Hi @bruce
I have some IoT devices connected to Beryl AX - Firmware 4.7.0-op24 09/Dec/2024)
When the VPN Client (surfshark) is ON, all IoT devices keep changing the status to online/offline frequently.
The solution for this is bypassing the VPN based on domain, but your firmware doesn't support wildcards.
Could you please evaluate to add this feature?
I tried adding coolkit.cc on the Policy Mode, but it doesn't bypass the VPN when the domain is eu-apia.coolkit.cc (for example)
Hello,
I'm experiencing an issue with my IoT devices connected to Beryl AX running Firmware 4.7.0-op24 (09/Dec/2024). When the VPN Client (Surfshark) is enabled, the devices frequently switch between online and offline. I believe the solution is to bypass the VPN based on domain, but the current firmware does not support wildcards.
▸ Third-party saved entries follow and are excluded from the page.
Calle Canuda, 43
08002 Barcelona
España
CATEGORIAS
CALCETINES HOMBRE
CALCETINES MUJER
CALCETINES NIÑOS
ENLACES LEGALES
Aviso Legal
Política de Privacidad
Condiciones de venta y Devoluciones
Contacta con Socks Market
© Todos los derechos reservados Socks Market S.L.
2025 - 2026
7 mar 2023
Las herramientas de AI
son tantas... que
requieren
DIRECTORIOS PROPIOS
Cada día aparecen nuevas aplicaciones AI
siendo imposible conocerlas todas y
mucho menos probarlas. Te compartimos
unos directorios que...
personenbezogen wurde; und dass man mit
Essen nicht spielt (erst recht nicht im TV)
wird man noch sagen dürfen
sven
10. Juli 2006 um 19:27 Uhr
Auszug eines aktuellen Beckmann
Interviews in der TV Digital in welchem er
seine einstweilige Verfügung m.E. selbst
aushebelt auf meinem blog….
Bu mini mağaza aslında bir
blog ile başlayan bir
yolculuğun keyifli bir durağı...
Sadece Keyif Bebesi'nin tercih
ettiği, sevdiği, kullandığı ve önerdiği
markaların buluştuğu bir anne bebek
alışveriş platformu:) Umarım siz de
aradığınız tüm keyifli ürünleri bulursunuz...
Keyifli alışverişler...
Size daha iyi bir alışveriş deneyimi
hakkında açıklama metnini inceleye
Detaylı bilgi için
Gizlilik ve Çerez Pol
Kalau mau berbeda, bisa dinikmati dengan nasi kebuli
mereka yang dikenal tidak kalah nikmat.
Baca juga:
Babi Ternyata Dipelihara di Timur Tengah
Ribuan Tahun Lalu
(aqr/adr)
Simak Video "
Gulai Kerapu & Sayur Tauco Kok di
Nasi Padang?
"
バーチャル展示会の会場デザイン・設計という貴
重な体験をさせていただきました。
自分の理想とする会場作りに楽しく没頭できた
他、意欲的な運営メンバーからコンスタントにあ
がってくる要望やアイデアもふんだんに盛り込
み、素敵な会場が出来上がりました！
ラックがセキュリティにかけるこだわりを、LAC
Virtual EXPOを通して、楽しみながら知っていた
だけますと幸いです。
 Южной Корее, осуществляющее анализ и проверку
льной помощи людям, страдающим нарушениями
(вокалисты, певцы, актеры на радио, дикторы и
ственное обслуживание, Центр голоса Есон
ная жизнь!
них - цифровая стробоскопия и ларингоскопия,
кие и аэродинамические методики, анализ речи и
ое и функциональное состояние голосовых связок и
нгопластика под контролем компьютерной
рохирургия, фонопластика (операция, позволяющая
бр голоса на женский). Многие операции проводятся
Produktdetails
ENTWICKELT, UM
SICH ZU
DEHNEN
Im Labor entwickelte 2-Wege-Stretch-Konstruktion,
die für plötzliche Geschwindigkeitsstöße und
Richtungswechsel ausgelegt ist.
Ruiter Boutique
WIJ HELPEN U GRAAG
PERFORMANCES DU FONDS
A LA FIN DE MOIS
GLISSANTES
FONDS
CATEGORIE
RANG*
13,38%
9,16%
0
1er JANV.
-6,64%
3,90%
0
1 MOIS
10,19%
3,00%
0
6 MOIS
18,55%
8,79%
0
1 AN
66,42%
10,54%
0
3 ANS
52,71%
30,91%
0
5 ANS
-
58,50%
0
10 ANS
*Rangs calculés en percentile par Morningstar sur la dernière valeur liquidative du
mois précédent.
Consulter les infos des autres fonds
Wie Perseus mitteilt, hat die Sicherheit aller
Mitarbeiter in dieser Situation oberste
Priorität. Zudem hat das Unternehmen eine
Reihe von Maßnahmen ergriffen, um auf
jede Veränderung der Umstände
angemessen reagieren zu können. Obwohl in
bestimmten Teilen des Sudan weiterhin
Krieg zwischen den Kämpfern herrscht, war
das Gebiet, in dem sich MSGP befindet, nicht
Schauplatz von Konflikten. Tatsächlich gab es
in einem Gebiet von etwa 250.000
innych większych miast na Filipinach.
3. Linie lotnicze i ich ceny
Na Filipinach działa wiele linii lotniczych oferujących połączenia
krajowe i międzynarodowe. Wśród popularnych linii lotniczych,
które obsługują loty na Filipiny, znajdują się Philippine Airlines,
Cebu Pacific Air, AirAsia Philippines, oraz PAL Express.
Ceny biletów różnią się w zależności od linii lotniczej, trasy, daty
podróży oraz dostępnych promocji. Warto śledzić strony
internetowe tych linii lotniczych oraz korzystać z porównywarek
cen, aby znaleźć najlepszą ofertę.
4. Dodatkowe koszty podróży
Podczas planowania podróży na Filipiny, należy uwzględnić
Could you please consider adding wildcard support for domain-based VPN bypass in a future firmware update?
Best Regard,
Nima
@admon, is the user above a bot?
It seems she posted the same question as mine, but rewriting it via AI 
I would like to agree, but can't tell for 100% sure.
I'll continue monitoring it.
Hello,
GL firmware supported the wildcards domain, including the op24 firmware you mentioned.
I tested but seems the issue did not reproduce:
MT3000 with 4.7.0-op24, VPN Policy Mode is Based on the Target Domain or IP and Do Not Use VPN, the domain list configured like this:
When I add the "coolkit.cc":
It goes to the WAN of router, it is normal:
When I remove the "coolkit.cc":
Verify the accessible:
Compare test another domain (on the list, not use VPN):
Note: as office has multiple ISP connection, it has done some special split by different WAN IP, and only focuses on whether there are hops. If there are hops, it will go to the router's WAN, and if the hop * * *, it will go to the router's VPN.
(The ICMP package is actually accessing the walk to VPN interface. There is no hop because there is a known problem with the VPN client software design, which is known and is expected may to improve on v4.8.)
Hi @bruce
On your screenshot I noticed you are using OpenVPN.
I'm using Wireguard, Adguard Home is enabled and the VPN Policy Mode Based on the Target Domain or IP ("Do not use VPN") is not working.
Side note: 100.64.0.0/10 is the IP range from Tailscale (it isn't bypassing too)
As you can see, the coolkit.cc is on the policy above, but it's resulting in "Request Timeout" as Google (that isn't in the list), so both are going to VPN.
Can you confirm that your device is using the router as DNS server? AGH isn't allowed to handle client requests directly in this scenario, for example.
DNS Servers are set on "Upstream DNS Servers" on AdGuard Home and the clients are using those DNS.
If I set VPN Policy "Based on the client device", it's bypassing the VPN as supposed to.
Hmm what does dnsleaktest.com say or ipleak.net?
have you flushed dns with ipconfig /flushdns, is ipv6 off?
also a very sneaky one is this i observed with chromium browsers:
If the browser runs 'secure dns', even if set to follow up OS dns settings, and in windows you have explicity disabled DoH/DoT.
Chromium still goes on with a hardcoded list and prefers DoH on 'known resolvers', if DoH was not present it uses DoT, best is to fully disable secure dns.
So the dns overridable setting often in the gl ui gets ignored due to the evasion of the browser, even in unexpected terms if set to follow system dns.